--- Page text ---
I’m guessing that the sheep didn’t do well in the wetter
areas, and so the first herd of eight Konik ponies arrived in 2011, having
come from the Wildwood Trust in Kent, their arrival captured for TV (5).
Wildwood Trust chief executive Peter Smith appears in the video, and is
quoted: Can the grazing by a domesticated animal whose presence even as an analogue for an extinct species, but which has no legitimacy in a post-glacial Britain, be considered natural (6)? Is a fen meadow contrived by manipulating the hydrology of the reserve ever natural? Smith is of course rehearsing the conservation industry mantra that grazing by herbivores is a replacement for the cost of cutting by machinery, and which is echoed by Dominic Funnell of the RSPB in that video. Smith avers that the ponies came from a very large reserve in the Netherlands, which I presume must be the Oostvaardersplassen. While they may be free-ranging there, delivering of their offspring without assistance, they are still captive behind fences and have no experience of the fear of being predated, the same conditions that face them now in the RSPB reserve but in a much smaller area. I think it more likely that Smith is talking about the origins of his source of Konik ponies because, over the years, Wildwood has captively bred and then distributed hundreds of the ponies around the UK (7,8). How wild is that? How wild is a domesticated breed? A year later, a further four ponies were added to the herd, Richard Humpidge, RSPB, declaring that the ponies have been “so effective we've decided to increase the herd slowly and naturally through a breeding programme. That way we can monitor their progress and ensure we reach a grazing level that is beneficial for the thousands of geese, ducks and wading birds that need the wetlands to feed and breed” (9) No mention of meadow flowers there, but you have to follow the money in the change of emphasis for the grazing. Come forward to June this year, and BBC Two Scotland has a section of their Landward program where “Dougie is at the Loch of Strathbeg nature reserve to meet the rare Polish ponies that are being used to control the growth of vegetation to create a better habitat for local wildlife” (10)

--- Dataset extract ---
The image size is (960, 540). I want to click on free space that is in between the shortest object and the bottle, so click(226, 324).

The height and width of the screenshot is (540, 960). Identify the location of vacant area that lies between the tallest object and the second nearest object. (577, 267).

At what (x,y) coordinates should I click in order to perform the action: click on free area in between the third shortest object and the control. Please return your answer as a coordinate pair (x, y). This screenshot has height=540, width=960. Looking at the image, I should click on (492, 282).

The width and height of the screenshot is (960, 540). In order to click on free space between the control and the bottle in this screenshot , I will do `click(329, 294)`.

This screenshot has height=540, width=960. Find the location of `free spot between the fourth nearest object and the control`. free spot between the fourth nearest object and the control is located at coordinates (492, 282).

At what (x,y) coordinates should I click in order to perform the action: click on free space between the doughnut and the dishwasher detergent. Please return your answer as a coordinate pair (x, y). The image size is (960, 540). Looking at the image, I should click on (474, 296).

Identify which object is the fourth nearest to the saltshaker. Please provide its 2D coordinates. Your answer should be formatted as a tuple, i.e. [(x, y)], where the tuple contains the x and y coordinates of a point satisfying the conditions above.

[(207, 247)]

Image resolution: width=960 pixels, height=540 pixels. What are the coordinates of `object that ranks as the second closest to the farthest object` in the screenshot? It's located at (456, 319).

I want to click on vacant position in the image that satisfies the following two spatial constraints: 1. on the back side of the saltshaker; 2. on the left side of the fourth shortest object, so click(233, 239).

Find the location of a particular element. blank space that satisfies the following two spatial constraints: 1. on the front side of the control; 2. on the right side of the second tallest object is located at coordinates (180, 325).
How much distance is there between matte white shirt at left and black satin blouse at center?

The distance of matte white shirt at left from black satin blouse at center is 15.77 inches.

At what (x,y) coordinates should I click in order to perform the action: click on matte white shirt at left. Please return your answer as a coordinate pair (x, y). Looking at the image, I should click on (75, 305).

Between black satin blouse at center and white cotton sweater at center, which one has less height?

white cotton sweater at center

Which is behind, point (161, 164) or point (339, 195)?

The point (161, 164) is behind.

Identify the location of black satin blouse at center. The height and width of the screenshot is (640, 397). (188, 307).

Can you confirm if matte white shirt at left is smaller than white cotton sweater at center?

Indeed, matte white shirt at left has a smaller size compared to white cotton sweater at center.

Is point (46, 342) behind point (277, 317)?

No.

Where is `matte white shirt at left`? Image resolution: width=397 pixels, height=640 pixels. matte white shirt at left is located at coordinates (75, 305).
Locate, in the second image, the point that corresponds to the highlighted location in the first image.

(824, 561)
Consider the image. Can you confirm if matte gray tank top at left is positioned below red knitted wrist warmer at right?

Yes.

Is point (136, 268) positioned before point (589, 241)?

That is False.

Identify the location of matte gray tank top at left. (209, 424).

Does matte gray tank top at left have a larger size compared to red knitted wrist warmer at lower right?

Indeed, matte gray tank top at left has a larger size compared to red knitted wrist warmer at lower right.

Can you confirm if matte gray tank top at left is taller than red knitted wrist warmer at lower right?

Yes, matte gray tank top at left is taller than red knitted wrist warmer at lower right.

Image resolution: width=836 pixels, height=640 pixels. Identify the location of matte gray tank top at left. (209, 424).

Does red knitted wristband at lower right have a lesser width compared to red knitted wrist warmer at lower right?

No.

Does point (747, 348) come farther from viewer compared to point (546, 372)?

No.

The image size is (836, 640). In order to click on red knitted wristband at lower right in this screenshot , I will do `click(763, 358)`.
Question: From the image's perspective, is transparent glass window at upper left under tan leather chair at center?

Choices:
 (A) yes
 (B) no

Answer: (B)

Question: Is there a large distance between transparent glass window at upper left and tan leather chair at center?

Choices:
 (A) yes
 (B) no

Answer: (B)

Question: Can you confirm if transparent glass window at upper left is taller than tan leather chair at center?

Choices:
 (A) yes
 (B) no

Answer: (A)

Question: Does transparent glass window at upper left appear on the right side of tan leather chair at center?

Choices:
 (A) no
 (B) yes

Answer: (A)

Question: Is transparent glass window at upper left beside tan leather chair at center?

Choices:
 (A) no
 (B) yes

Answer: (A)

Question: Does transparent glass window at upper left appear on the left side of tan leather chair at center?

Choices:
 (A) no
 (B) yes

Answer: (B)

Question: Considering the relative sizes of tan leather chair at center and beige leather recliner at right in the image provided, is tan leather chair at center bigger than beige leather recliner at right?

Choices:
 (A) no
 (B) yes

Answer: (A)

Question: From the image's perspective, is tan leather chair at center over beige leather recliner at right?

--- Written instruction 1 ---
In the rows, starting with the first one and going on through the line that contains "on (474, 296).", swap "control" for "remote" and leave everything else unchanged.
--- Written instruction 2 ---
Carry on the passage about the Konik ponies grazing the reserve from the point where it stops.
The rows have no connection to the passage about the Konik ponies.

--- Written answer 1 ---
The image size is (960, 540). I want to click on free space that is in between the shortest object and the bottle, so click(226, 324).

The height and width of the screenshot is (540, 960). Identify the location of vacant area that lies between the tallest object and the second nearest object. (577, 267).

At what (x,y) coordinates should I click in order to perform the action: click on free area in between the third shortest object and the remote. Please return your answer as a coordinate pair (x, y). This screenshot has height=540, width=960. Looking at the image, I should click on (492, 282).

The width and height of the screenshot is (960, 540). In order to click on free space between the remote and the bottle in this screenshot , I will do `click(329, 294)`.

This screenshot has height=540, width=960. Find the location of `free spot between the fourth nearest object and the remote`. free spot between the fourth nearest object and the remote is located at coordinates (492, 282).

At what (x,y) coordinates should I click in order to perform the action: click on free space between the doughnut and the dishwasher detergent. Please return your answer as a coordinate pair (x, y). The image size is (960, 540). Looking at the image, I should click on (474, 296).

--- Written answer 2 ---
The reason for this second TV piece on the ponies? Arch
open landscape protagonists Plantlife led a successful £2.1m consortium bid
to the Heritage Lottery Fund for the Save our Magnificent Meadows Project
(11,12). As a partner in this consortium, RSPB Scotland put in a bid for
money to fund conservation work on the fen meadows at Loch Strathbeg. What
you can read in the RSPB press release about the project, but won’t hear in the latest and
third TV piece, is what that money is being used for. In the press
release, Richard Humpidge – who earlier said the ponies had been “so
effective” (see above) is quoted as saying that that during the three
years they have been there, the Konik ponies have made a “good start”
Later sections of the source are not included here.